In the passage above, Google is used as an example, but the issue is equally present in the approaches taken by Open Ai and Microsoft, which also suffer from offering opt-outs that are both model-specific and must be expressed in a form specified by the companies. And these are far from being the only entities engaged in training activities that fall within the scope of Article 4(3) of the CDSM Directive.
This situation highlights the urgent need for a standardized way for rightholders to opt their works out of such training activities. Such a standard must not be model provider specific and must apply to all uses of the work covered by Article 4(3). The current fragmentation of the field into model provider specific pseudo-standards shows that the development of such a standard cannot be left to them, but needs to happen in a setting with broader stakeholder representation. Such a process would ideally be initiated or supported by the European Commission.
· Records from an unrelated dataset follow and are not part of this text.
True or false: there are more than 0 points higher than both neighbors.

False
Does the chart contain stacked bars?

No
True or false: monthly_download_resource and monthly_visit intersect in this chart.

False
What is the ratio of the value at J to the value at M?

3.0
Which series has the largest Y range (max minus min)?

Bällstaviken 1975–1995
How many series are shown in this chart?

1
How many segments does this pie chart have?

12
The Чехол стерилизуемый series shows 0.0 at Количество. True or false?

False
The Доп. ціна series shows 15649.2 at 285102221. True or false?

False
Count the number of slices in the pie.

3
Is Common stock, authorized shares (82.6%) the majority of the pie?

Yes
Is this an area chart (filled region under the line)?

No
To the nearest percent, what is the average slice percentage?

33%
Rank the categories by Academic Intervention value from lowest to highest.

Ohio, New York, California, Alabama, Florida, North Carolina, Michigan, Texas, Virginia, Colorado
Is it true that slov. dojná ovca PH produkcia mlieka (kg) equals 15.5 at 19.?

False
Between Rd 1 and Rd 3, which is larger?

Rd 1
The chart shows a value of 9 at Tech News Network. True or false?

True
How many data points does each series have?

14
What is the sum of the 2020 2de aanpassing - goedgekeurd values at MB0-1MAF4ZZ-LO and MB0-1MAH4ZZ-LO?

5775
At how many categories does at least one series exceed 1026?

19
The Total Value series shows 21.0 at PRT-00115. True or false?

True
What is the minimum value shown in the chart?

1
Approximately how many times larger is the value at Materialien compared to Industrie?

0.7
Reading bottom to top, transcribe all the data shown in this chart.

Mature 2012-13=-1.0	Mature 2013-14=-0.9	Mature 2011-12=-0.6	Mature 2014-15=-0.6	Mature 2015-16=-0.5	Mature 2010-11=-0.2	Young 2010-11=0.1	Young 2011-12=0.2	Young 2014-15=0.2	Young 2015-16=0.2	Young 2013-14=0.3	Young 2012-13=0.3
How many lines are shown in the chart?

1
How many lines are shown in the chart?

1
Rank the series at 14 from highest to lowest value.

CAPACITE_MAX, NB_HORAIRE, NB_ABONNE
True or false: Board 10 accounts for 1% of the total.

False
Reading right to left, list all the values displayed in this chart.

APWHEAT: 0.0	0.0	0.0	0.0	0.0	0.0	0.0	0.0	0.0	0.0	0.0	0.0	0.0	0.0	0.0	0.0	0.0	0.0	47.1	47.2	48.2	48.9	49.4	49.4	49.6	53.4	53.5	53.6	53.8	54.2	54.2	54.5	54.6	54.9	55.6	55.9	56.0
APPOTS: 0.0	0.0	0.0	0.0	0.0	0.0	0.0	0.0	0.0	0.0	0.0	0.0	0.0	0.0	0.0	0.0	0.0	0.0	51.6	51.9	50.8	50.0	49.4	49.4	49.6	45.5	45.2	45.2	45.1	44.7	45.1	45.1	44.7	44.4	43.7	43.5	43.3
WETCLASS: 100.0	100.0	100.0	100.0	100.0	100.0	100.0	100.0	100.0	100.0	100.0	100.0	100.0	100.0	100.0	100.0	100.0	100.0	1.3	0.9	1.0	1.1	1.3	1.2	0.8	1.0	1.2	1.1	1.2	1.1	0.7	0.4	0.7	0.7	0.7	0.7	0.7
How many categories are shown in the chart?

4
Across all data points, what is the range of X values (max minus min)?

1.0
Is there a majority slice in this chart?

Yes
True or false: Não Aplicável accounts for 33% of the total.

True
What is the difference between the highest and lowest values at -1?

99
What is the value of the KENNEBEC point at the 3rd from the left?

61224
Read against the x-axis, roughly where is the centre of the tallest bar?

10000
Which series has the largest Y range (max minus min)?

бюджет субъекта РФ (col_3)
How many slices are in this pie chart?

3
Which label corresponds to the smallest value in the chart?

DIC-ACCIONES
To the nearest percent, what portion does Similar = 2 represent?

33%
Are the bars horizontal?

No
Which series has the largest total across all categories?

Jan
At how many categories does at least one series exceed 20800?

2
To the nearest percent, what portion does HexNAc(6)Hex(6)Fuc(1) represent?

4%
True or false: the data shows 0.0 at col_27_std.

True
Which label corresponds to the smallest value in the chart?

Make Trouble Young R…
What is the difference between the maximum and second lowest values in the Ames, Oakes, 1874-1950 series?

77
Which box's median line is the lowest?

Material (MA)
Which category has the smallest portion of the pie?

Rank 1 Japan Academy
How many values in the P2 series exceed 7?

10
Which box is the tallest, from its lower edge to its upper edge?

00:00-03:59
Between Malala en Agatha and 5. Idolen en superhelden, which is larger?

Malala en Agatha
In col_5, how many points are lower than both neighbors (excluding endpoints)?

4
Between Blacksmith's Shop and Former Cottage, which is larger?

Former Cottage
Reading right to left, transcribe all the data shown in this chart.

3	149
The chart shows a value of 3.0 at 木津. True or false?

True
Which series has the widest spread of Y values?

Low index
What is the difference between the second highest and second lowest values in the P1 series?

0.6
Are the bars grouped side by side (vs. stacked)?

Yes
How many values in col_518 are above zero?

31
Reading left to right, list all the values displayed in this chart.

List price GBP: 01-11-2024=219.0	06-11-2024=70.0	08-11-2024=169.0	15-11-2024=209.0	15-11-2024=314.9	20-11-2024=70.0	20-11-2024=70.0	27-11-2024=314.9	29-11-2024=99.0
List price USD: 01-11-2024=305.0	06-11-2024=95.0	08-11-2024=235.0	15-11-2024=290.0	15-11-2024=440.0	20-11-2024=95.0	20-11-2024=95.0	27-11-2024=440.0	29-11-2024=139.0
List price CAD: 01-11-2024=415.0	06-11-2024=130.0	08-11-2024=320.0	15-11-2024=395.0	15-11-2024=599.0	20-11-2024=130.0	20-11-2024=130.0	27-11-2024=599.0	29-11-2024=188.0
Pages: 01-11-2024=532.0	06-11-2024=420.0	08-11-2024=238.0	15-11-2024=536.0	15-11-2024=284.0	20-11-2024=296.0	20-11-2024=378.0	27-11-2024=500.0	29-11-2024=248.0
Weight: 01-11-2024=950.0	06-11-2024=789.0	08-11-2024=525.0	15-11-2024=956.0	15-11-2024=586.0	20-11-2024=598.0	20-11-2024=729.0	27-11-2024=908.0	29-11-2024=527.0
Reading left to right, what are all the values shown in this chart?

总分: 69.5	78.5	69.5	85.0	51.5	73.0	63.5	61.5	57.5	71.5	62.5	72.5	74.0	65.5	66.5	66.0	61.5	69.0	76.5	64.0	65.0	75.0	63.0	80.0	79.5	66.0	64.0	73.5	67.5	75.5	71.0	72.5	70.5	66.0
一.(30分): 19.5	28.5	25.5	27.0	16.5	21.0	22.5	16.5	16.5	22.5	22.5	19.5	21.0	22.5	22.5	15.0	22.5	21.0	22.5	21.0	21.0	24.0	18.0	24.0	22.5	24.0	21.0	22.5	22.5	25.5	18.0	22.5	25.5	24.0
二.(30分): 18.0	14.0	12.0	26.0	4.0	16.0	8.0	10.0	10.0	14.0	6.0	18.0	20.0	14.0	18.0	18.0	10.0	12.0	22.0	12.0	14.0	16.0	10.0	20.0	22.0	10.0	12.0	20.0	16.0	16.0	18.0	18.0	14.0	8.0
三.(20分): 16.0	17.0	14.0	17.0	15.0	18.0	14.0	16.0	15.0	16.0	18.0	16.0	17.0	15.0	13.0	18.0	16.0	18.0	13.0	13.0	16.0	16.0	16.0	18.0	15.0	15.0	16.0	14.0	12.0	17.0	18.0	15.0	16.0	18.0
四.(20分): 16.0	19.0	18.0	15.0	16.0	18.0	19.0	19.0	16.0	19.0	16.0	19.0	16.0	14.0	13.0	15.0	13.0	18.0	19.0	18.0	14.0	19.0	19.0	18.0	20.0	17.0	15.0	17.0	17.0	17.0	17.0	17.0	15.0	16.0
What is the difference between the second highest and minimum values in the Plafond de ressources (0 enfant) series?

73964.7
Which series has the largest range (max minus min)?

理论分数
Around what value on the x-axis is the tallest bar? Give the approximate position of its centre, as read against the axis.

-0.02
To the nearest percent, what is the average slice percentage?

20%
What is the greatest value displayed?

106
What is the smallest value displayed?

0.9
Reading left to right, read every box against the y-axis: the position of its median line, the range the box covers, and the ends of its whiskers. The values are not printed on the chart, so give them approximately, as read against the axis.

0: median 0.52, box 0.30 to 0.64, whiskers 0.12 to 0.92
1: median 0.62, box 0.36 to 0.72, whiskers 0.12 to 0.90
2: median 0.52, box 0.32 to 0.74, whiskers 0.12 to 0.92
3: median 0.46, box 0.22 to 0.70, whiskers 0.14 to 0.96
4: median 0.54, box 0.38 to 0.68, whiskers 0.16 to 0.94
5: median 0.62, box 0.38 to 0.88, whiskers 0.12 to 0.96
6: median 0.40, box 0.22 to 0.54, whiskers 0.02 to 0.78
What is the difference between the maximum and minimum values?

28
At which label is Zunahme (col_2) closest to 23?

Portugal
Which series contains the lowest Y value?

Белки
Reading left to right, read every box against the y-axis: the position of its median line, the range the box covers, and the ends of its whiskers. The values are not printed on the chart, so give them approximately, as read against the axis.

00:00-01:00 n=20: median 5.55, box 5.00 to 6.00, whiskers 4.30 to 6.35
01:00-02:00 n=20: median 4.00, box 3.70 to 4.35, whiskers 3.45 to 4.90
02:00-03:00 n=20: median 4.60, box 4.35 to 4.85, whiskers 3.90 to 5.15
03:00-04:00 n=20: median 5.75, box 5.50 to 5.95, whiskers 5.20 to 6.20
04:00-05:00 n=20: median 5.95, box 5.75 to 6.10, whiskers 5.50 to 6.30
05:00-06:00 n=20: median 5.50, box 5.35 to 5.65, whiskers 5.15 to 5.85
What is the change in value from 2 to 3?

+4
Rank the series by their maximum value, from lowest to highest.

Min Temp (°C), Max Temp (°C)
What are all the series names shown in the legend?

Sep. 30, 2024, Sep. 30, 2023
Another development, illustrated by AI companies’ responses to the Copyright Office’s NOI, is that there is some convergence toward accepting that opt-outs play an important role in the governance of AI training datasets for generative AI systems. As highlighted above, most of the major players in the field acknowledge this in their responses, which point to fair use as the relevant framework, but also indicate that in practice they respect opt-outs in some form. At least two of them – Anthropic and Open AI – also explicitly point to the need to consider “harmony and interoperability of copyright approaches among major economies” (from the Anthropic submission).
It is precisely at this point where the balanced legislative approach adopted by the EU in the 2019 CDSM directive could become a global template. The approach (consisting of Articles 3 and 4 CDSM Directive) takes into account the interests of the scientific research community (who benefit from the Article 3 exception), creators and rightholders who actively manage their works (who have the right to opt out from all other types of uses). It also takes into account the interests of AI developers and users of AI tools (many of them creators themselves) who retain access to the wealth of content that is shared online but not actively managed.
In this context, it is also worth noting that some fair use scholars have recently begun to suggest that the legal access and opt-out requirements established by the CDSM Directive would need to be taken into account when determining the fair use status of the use of copyrighted works for ML training. This again signals some convergence of approaches across different copyright traditions.
The possibility of the EU approach becoming a global template makes it all the more important to complete the EU framework by identifying standards for opting out. Without a generally accepted standard (or set of standards), the system of balances contained in the TDM exceptions will not be able to survive contact with the reality created by the sudden emergence of generative AI as a major new technology paradigm.